Passage to read:
- - - -

I remember working on Heroic Halfus shortly before our guild fell apart and remarking that I had 9% dodge and 11% parry, which our warrior had something like 12% to each in comparable gear and something like a 45% chance to block from his mastery.  Dude just straight up took a lot less damage than I did.  Yes, I realize Blood Shield is meant to serve as my version of a shield block, but more on that later.
Runes on Cooldown, Thumb up my Ass.
The most concerning change for me in Cata was how the DK rune system worked.  Rather than each rune having an independant 10-second cooldown, each PAIR of runes would now share that cooldown.  This meant that any one type of run would not begin cooling-down until both runes of that type had been expended.  Blood DKs get a talent that increases their run regeneration rate to make up for not gearing Haste, but things are still dreadfully slow.  Having never seriously tanked on my Warrior (or a Druid for that matter) in Cataclysm, I can’t say for certain if rage users have this same problem of resource availability, but from my experience tanking as a Warrior in Wrath I was never short on rage.
What it ended up doing to me was making tanking boring.  The Blood spec in Cata is designed to queue up a lot of death runes, so you can choose between spamming Heart Strike or Death Strike as the situation requires – more threat or more survivability.  The problem was that I was getting raped so hard in early content that I was pretty much solely using Death Strike (except when I HAD to use blood runes), leaving me with more open GCDs than any other class or spec I have tried to date.  You also face the problem of having to time your rune usage around the enemy attacks – using Death Strike after taking a hit is better than using it before – so you’re just sitting there waiting.  I realize other tanks must plan when to use things like Shield Block, and now Holy Shield, but they also have other buttons to hit in the meantime rather than just watching autoattack.
You’re left filling time with Rune Strike because you have to wait for that big hit to blow Death Strike, which in turn means you’re wasting the potential of Runic Empowerment while your runes are sitting there already full, waiting to be used.
Blood Shield Sucks.  It Sucks Hard.
This is the biggest one for me, and in a way it kind of feeds the other two complaints above as well.  Blood Shield from a design standpoint is a lot more unforgiving than the avoidance mechanics of other tanks.  Even Savage Defense, which bear tanks complain isn’t good enough, at least has the benefit of being a passive damage mitigation proc you gain just from doing your thing.  Warriors and Paladins also have the luxury of a passive avoidance in the form of blocking with a shield.  The discussion of Paladin mastery taking it in the ass compared to warrior mastery is one we’ll save for another day, but both are light years ahead of druids and especially DKs.

- - - -

Pick up the Blood Death Knight tanking text where it stops and keep writing from there. The material has no connection to the text on Blood Death Knight tanking.

Given material:

- - - -

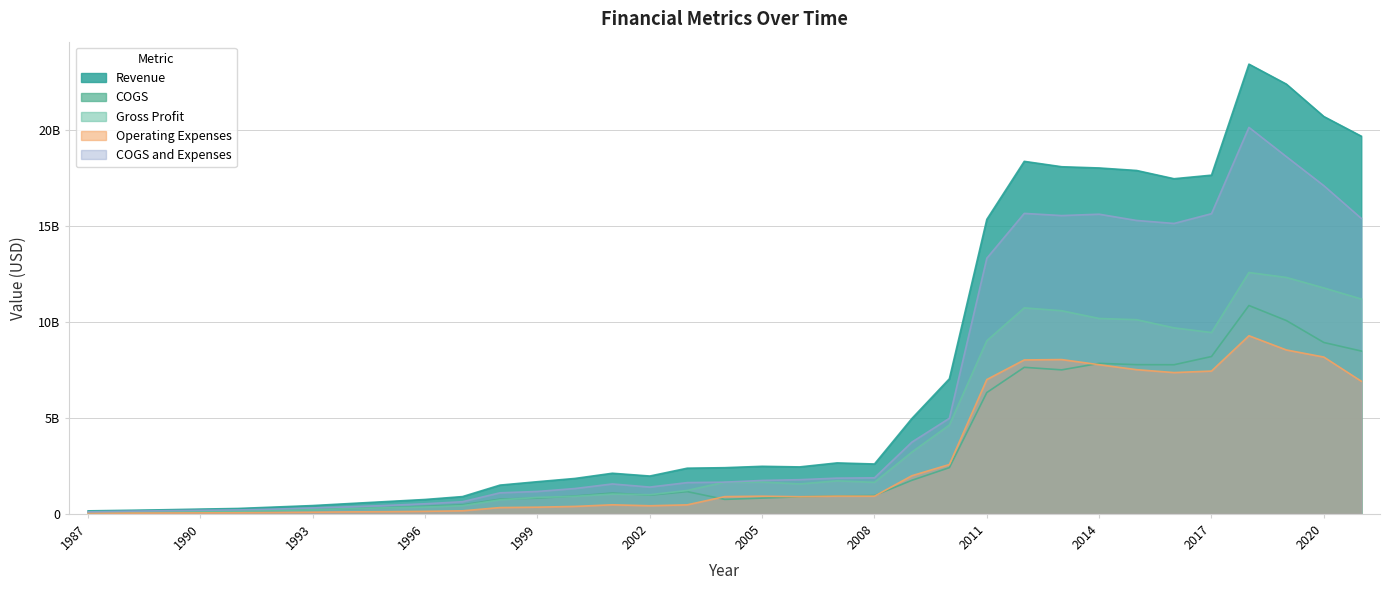

The COGS series shows 1086166000 at 2001. True or false?

True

- - - -

Exercise result:
There was an awesome post I read a month or so ago (shows you how busy I am at work these days) where Blizzard responded to these concerns:  Blood – What is the Developer’s Design Goal?
There is actually a lot of good information here from the blues, but some of the things they say just really piss me off as someone who loves this class so much.  Namely, in a day and age where Blizzard has gone out of their way to make every aspect of the game more accessible to every walk of life, why do they think its fine for Blood mastery to be such a punishing mechanic?  I’m not bad at WoW, but I also probably couldn’t hack it in a guild like Ensidia.  Regardless, everybody makes mistakes and its something you have to accept in a raiding atmosphere.  I know the attitude of many guilds where I know people is that they won’t use DK tanks if they don’t have to because the playstyle opens the door to a greater detriment when a mistake is made.  A Warrior, Paladin, or Druid have passive avoidance built into their mastery, while DK avoidance is reactive.
Even if I’m the best player in the world, a single momentary lapse in judgment can mean the different between a wipe and a kill – but only if I’m a DK.  Why leave room for potential error when there are less risky alternatives?  I guess maybe if your raid is really dying for another battle-rez, but that’s about it.
Adjusting Blood Shield to be something more passive rather than based upon damage previously taken wouldn’t be a game-breaking change and it would put DKs back on an even playing field with the other autopilot tanks you’d rather bring today.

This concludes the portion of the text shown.